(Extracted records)
..............................
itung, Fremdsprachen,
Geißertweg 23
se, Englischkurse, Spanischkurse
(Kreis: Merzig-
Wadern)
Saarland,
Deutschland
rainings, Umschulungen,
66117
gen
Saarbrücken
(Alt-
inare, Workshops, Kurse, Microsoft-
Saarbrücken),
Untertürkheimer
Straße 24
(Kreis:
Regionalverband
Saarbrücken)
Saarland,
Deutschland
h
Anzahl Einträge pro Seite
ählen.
..............................
• INSTRUCTION
Return every line above exactly.

• TASK OUTPUT
itung, Fremdsprachen,
Geißertweg 23
se, Englischkurse, Spanischkurse
(Kreis: Merzig-
Wadern)
Saarland,
Deutschland
rainings, Umschulungen,
66117
gen
Saarbrücken
(Alt-
inare, Workshops, Kurse, Microsoft-
Saarbrücken),
Untertürkheimer
Straße 24
(Kreis:
Regionalverband
Saarbrücken)
Saarland,
Deutschland
h
Anzahl Einträge pro Seite
ählen.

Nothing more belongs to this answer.